Ugh.
Just, ugh.
Apparently I’m not really cut out for small town life. Don’t
get me wrong, despite all the scorpions, wasps, invading crickets, crazy
neighbors, and driving for hours to get to absolutely anywhere, I do like
living out in the middle of nowhere. It’s quiet here. We don’t have constant
road noise (including a fire truck every 15 minutes) like we did in Temecula.
We don’t have the constant hum of neighboring air conditioners year round and
zero privacy that we did in Leander. It’s nice. I just wish our local little
town wasn’t steeped in… honestly, I don’t know if it is the town or just me. I’m
apparently not cut out for whatever it is, though.
I can’t deal with big cities because they’re too loud and
crowded and big crowds make me screamy and stabby.
I really don’t like the suburbs because having people live
that close to me feels crowded and it always turns into a Stepford Wives
nightmare and that makes me screamy and stabby.
As it turns out, I can’t deal with small town slowness,
everyone knows everyone so they don’t take the time to introduce anyone and
directions are by way of Jim’s. You know Jim! Everyone knows Jim. You don’t
know Jim? Oh, well, heck. Anyway, turn left at Jim’s place, but not his current
one, the one he lived in before. <Sigh>
I’m a woman without a country. Apparently, I’m just not cut
out for human interaction.
One of the things about living out here in the middle of
nowhere that is rather irritating is the postal service. And I know, the postal
service is always irritating, but our local takes it to a whole new level.
Since we’re on the “rural” delivery, anytime we get anything delivered that’s
bigger than a postage stamp, we have to go into town to collect it. So Friday
we get one of those all too familiar orange pick up cards. It says we can pick
up our item on Saturday between 10am and 12pm. Well, thanks for the ultimate convenient
hours! Unfortunately, we already had plans and couldn’t get there, even with
that huge window of opportunity. And of course, they’re closed on Sunday.
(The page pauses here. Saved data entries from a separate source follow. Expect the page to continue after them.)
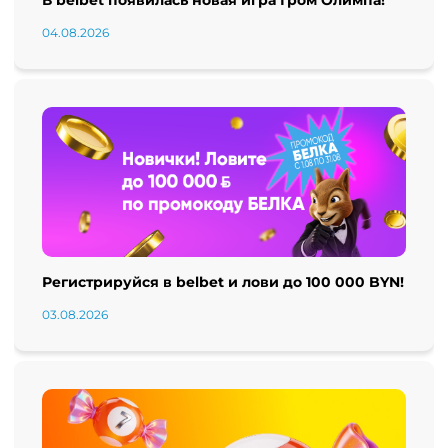
В belbet появилась новая игра Гром Олимпа!
04.08.2026
Регистрируйся в belbet и лови до 100 000 BYN!
03.08.2026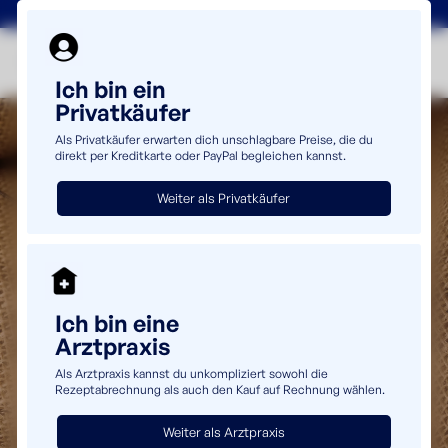
+49(0)5232 69980
info@uromaster.de
Ich bin ein
Privatkäufer
Als Privatkäufer erwarten dich unschlagbare Preise, die du
direkt per Kreditkarte oder PayPal begleichen kannst.
Weiter als Privatkäufer
Ich bin eine
Arztpraxis
Als Arztpraxis kannst du unkompliziert sowohl die
Rezeptabrechnung als auch den Kauf auf Rechnung wählen.
Weiter als Arztpraxis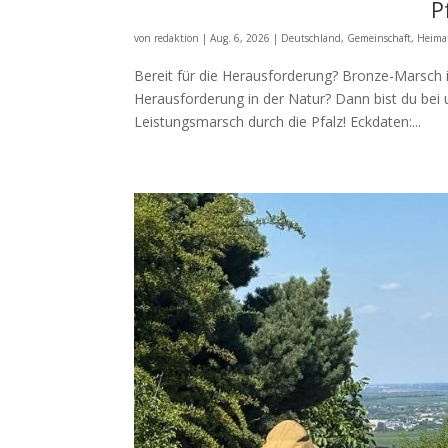
P
von
redaktion
|
Aug. 6, 2026
|
Deutschland
,
Gemeinschaft
,
Heima
Bereit für die Herausforderung? Bronze-Marsch i
Herausforderung in der Natur? Dann bist du bei 
Leistungsmarsch durch die Pfalz! Eckdaten:...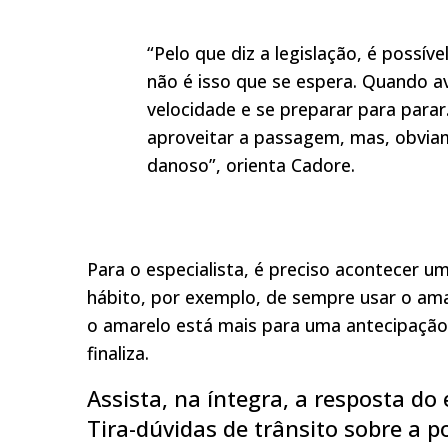
“Pelo que diz a legislação, é possí
não é isso que se espera. Quando av
velocidade e se preparar para para
aproveitar a passagem, mas, obvia
danoso”, orienta Cadore.
Para o especialista, é preciso acontecer 
hábito, por exemplo, de sempre usar o ama
o amarelo está mais para uma antecipação
finaliza.
Assista, na íntegra, a resposta d
Tira-dúvidas de trânsito sobre a p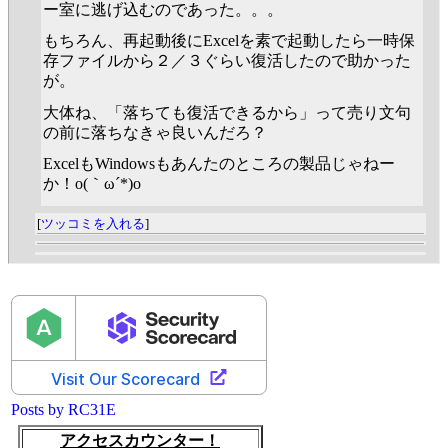
ー室に逃げ込むのであった。。。
もちろん、再起動後にExcelを素で起動したら一時保
存ファイルから２／３ぐらい復活したので助かった
が。
大体ね、「落ちても復活できるから」って売り文句
の前に落ちなきゃ良いんだろ？
ExcelもWindowsもあんたのところの製品じゃねー
か！o(｀ω´*)o
[
ツッコミを入れる
]
Posts by RC31E
アクセスカウンター！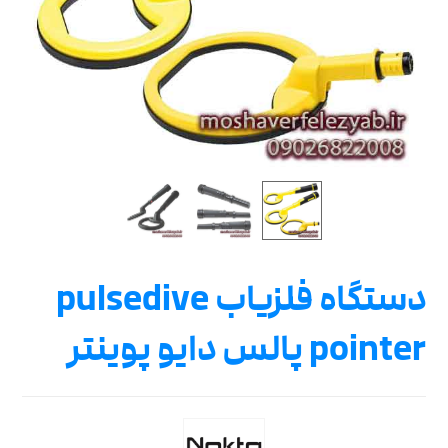
دستگاه فلزیاب pulsedive
pointer پالس دایو پوینتر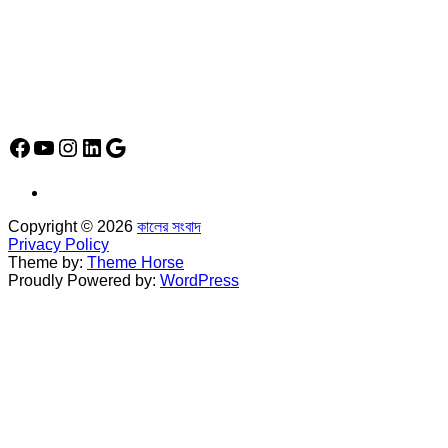
*
ফোন: 02-48952778
*
মোবাইল : 01842-192270
*
হাউস# ৩২, সড়ক# ৬/বি, সেক্টর# ১২, উত্তরা, ঢাকা-১২৩০, বাংলাদেশ।
Social Media Icon
Facebook
YouTube
Instagram
LinkedIn
Google
Copyright © 2026
কালের সংবাদ
Privacy Policy
Theme by:
Theme Horse
Proudly Powered by:
WordPress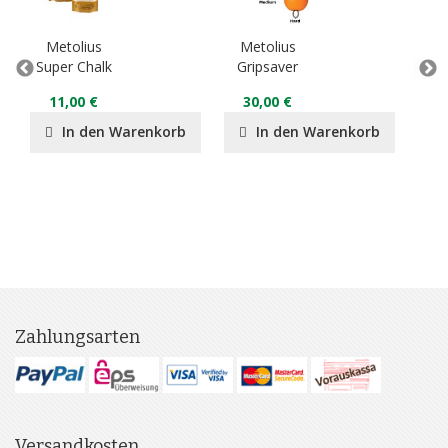
Metolius
Metolius
Me
Super Chalk
Gripsaver
Ro
11,00 €
30,00 €
2
In den Warenkorb
In den Warenkorb
Zahlungsarten
Versandkosten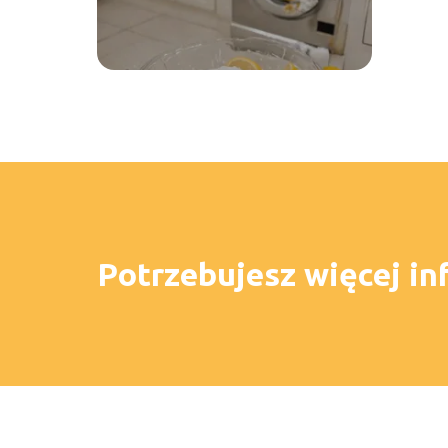
Potrzebujesz więcej in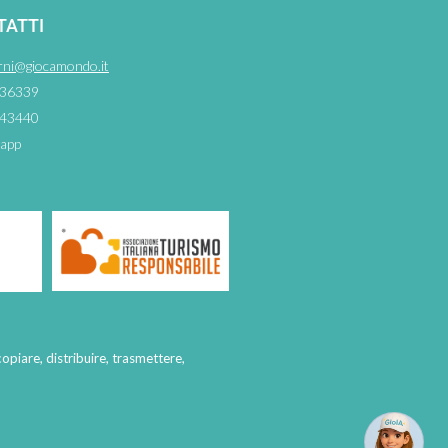
TATTI
rni@giocamondo.it
36339
43440
app
copiare, distribuire, trasmettere,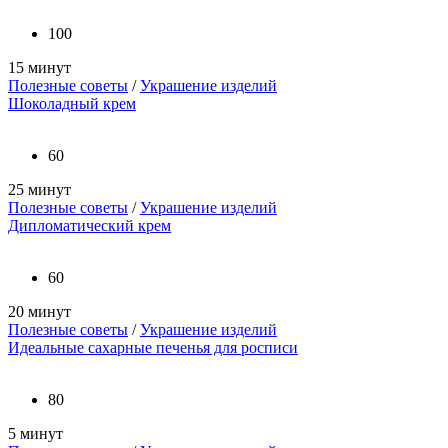
100
15 минут
Полезные советы
/
Украшение изделий
Шоколадный крем
60
25 минут
Полезные советы
/
Украшение изделий
Дипломатический крем
60
20 минут
Полезные советы
/
Украшение изделий
Идеальные сахарные печенья для росписи
80
5 минут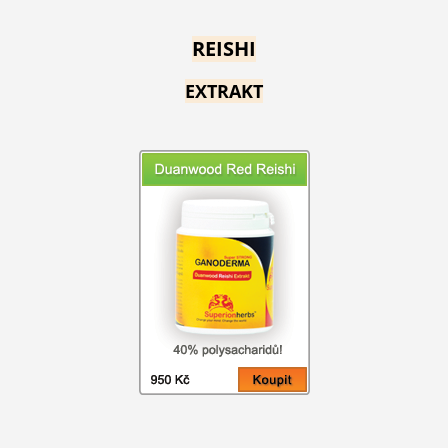
REISHI
EXTRAKT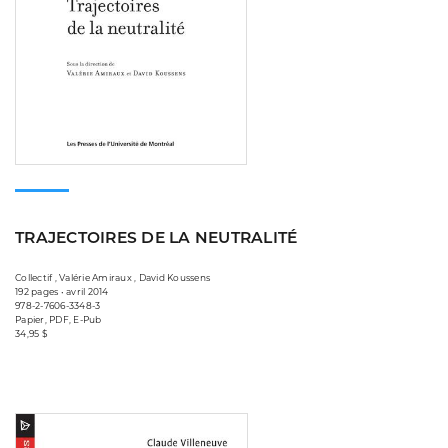
TRAJECTOIRES DE LA NEUTRALITÉ
Collectif , Valérie Amiraux , David Koussens
192 pages • avril 2014
978-2-7606-3348-3
Papier, PDF, E-Pub
34,95 $
Consulter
No biggie, I had to go into town to deal with prescriptions
that got messed up, too (but that’s a different rant). So I stopped by the post
office. No one there, it’s all locked up. No sign about why or when they’d be
open. I stood there for a moment wondering if I should hang out for a few
minutes or just go. I decided to just go. It wasn’t until I was about halfway
home that I realized today is Rape, Pillage, and Murder a Native Day! Some
people call it Columbus Day, but I think that’s a misnomer. I mean, why would
we celebrate an asshole Italian working for Spaniards who never set foot on US
soil? And it’s understandable that I
would forget that it’s a Federal Holiday since all us plebs are still expected
to work. Heck, I haven’t even seen a single Rape, Pillage, and Murder a Native
Sale this year. I guess it wasn’t selling mattresses as effectively as it had
in the past.
Ugh. But this means I have to go back into town tomorrow. I
don’t want to go back into town tomorrow! Nobody seems to understand the
concept of a car, and driving, and not being annoying. Actually, even worse, I
have to go into Fredericksburg as well since our super market doesn’t have most
of the things I need. Every time I drive through Fredericksburg, I almost die
because people are just the worst and that makes me very screamy and stabby.
So on this festive Rape, Pillage, and Murder a Native Day,
be a bad pleb and take the afternoon off. And when you’re out driving, use your
signals, check your blindspot, and do the speed limit. And remember, if you can’t
do the speed limit because driving faster than a butterfly on downers is too
scary, safely pull to the side of the road and allow other vehicles to pass. It
will make for a significantly less screamy stabby world.